== EXCERPTED TEXT ==

After discussing this proposal with Arm/Qualcomm engineers and maintainers of concurrency libraries, I’d like to get your thoughts on my proposal to strengthen the implementation of relaxed atomic loads behind a command line flag. The full proposal is here:
In short, I propose we implement a proposal Hans Boehm made some time ago - putting a dummy branch after load instructions for Armv7, Armv8, IBM PowerPC, and RISC-V. This would restore the ability to reason about concurrent code by restricting load-load/store ordering for these architectures. No work is needed for x86 or MIPS backends.
Of course I don’t want to outlaw existing uses of relaxed atomics, so I propose to guard the implementation behind a command line flag, such as
-mstrict-rlx-atomics. This gives users the choice between performance (at the cost of reasoning) and the reasoning (vice versa). This provides a subset of the behaviours allowed by C23 and so few, if any, changes would be needed to the standards model.
This proposal follows a decade of work on understanding the cost of relaxed atomics, and follows work that proves this implementation is sound under compilation schemes, has promising performance characteristics (relative to other proposals), and restores the ability to reason about atomics should the user need it.
I propose to test this using the Telechat a compiler testing tool I have developed. Telechat can test the compilation of concurrent programs that use C/C++ atomics for all of the architectures mentioned. Our paper is detailed here.
Please let me know what you think.

===
== DATASET RECORDS ==

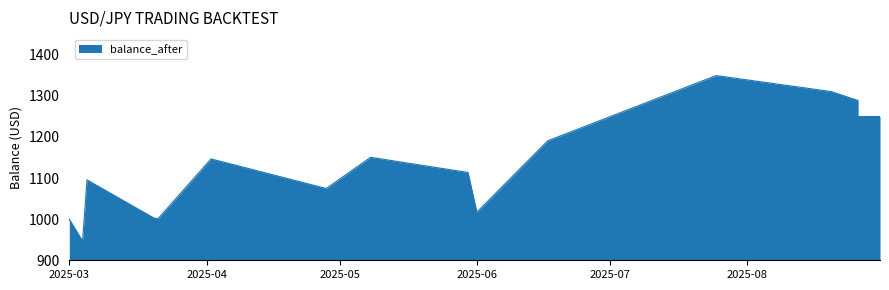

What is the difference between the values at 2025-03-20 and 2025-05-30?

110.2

===
== DATASET RECORDS ==

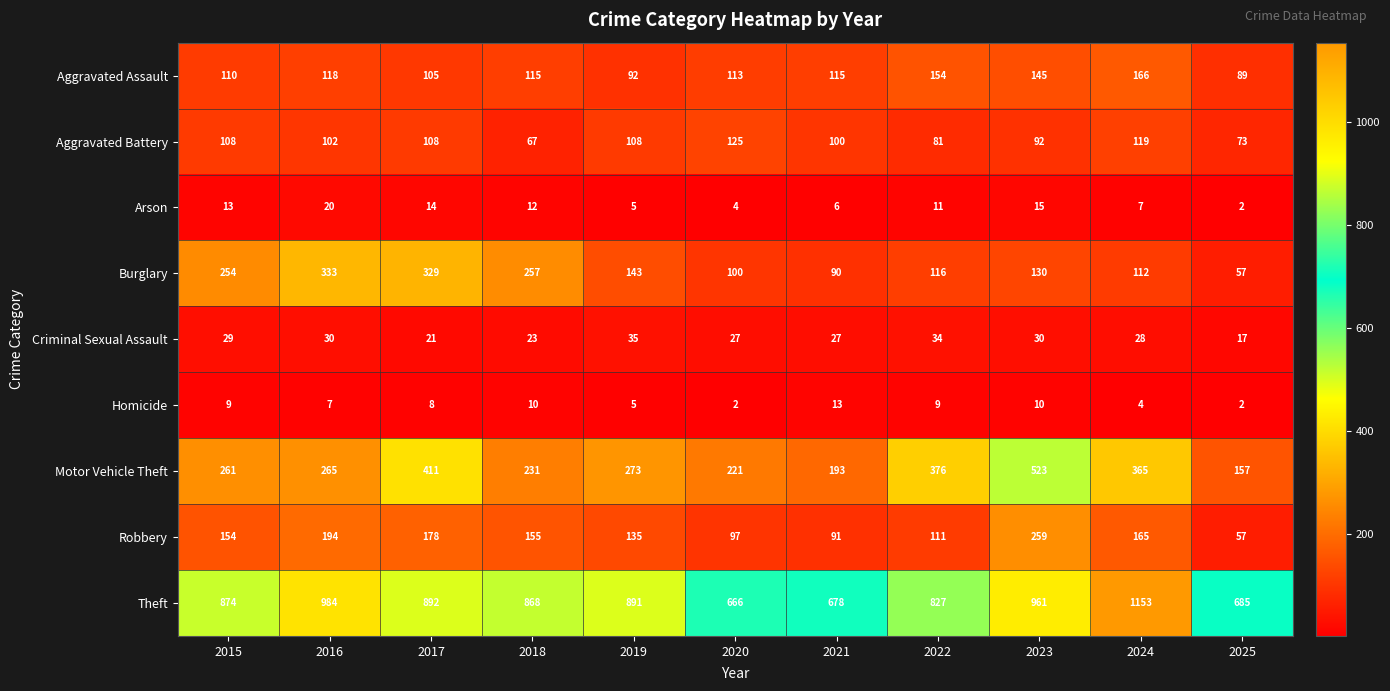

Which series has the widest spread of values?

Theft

===

** TO-DO ITEM **
Reproduce word for word the part of the relaxed atomics proposal starting at "This proposal follows" and ending at "user need it.".

** SOLUTION FOR THIS EXERCISE **
This proposal follows a decade of work on understanding the cost of relaxed atomics, and follows work that proves this implementation is sound under compilation schemes, has promising performance characteristics (relative to other proposals), and restores the ability to reason about atomics should the user need it.